Longer term, Xi’s coronation to an unprecedented third term (for the post-1982 Chinese political system) has solidified his political standing while simultaneously eroding China’s economic future. Surrounded by ‘yes men’ (and, yes, it is mostly men), China is slipping into a trap of stultifying rigidity, sapping innovation and opportunity. Turning inward, Xi is mortgaging China’s future as a knowledge-based economy. A nation of engineers is not the recipe for world-beating technological advance. Autarky is a path to mediocrity. The adage of China becoming old before it becomes rich was always a possibility. It is now probable, even more so given its deeply problematic demographics, the result of its flawed one-child policy.
Finally, and turning back to the near term, global corporate profitability is flagging. This past week tech giants stumbled. Partly, that reflects hubris. Meta’s expensive forays into the metaverse just as its social network revenues stagnates is a firm-specific stumble. But weakening advertising revenues, which drives the value proposition of many big tech names, is cyclical and not fixed by smarter management. And as companies in all sectors prepare to tighten their belts, they will inevitably spend less on enterprise software, weakening the growth trajectories of even the Microsoft’s of the world.
According to FactSet, the US is in a five-quarter decline in US corporate profit margins. Stupendously, the consensus of company analysts expects that erosion to end by early 2023. Fat chance. There has never been a period if postwar US history when the economy entered a recession and US corporate profits as a share of GDP (a good proxy for aggregate margins) did not decline.
Recessions in the US and Europe will produce global earnings downgrades, even an outright fall in profits. If equity markets are to overcome falling profits, risk premiums and bond yields will have to fall significantly. Alternatively, markets could withstand cyclical weakness in profits if the medium-term outlook brightens.
Neither is likely anytime soon.
The Fed will only reverse policy if inflation falls sharply. Risk premiums will remain elevated so long as the economy is weak and the financial system prone to stress.
But perhaps the biggest challenge to optimistic thinking resides beyond the trough of the recession. Recovery, when it comes, is likely to underwhelm.
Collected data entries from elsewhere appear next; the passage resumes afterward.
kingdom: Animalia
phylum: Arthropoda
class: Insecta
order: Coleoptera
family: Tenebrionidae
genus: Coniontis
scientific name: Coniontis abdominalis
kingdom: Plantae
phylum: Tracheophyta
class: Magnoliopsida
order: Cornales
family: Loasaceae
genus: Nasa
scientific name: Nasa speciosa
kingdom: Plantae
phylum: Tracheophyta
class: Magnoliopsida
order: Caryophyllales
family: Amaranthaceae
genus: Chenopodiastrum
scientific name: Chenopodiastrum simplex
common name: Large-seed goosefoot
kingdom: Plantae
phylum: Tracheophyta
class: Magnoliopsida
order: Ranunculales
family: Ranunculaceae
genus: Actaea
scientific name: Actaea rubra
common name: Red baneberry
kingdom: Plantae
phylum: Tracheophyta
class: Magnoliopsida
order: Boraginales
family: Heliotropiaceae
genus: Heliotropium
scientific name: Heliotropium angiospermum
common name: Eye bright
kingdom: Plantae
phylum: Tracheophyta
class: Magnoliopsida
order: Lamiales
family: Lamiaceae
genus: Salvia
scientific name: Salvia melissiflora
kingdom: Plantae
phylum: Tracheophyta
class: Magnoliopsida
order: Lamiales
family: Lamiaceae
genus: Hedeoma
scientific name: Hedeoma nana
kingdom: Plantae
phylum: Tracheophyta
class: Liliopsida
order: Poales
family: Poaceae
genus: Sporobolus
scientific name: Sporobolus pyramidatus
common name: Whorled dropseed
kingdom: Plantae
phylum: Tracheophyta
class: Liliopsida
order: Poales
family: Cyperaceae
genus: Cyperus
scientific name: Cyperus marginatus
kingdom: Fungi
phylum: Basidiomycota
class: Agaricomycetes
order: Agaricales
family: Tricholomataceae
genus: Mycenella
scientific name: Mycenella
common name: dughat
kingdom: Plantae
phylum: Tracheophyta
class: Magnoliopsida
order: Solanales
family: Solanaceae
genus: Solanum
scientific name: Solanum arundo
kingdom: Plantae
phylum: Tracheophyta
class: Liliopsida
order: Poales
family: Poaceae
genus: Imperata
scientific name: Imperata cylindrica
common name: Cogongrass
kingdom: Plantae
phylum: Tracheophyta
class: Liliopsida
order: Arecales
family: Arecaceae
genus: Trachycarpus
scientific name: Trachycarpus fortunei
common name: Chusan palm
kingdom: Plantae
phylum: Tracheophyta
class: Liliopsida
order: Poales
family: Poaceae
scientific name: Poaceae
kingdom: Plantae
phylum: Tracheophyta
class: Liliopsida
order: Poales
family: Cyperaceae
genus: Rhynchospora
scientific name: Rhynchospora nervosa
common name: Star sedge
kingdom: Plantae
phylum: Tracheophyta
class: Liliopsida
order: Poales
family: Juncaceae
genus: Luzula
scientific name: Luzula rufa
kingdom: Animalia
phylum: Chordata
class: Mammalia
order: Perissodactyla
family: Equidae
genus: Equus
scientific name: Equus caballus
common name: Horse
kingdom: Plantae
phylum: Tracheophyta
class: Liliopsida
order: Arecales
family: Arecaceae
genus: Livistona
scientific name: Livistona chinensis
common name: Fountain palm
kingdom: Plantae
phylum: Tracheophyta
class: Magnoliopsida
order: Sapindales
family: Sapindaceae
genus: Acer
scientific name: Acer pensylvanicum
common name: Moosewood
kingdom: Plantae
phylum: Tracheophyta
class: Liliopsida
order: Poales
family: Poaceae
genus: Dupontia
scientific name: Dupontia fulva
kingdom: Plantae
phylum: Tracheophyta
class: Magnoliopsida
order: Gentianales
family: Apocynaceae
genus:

China, for reasons outlined above, is unwilling and unable to be the global locomotive. Europe, for well-understood reasons, is not in the position to unilaterally boost the global growth outlook. The US, hamstrung by poor public finances and facing the prospect of divided government (as the Republicans likely retake control of Congress) cannot deploy fiscal easing. That leaves an unwilling (for now) Federal Reserve in charge. Investors might want to take a closer look at the sluggish recoveries of the early 1990s and 2000s to see how tepid global recoveries are when all depends on the Fed.
Trick or treat? This cycle still looks more likely to deliver the mischievous than the sweet. Investors take note. Now is not the time for complacency.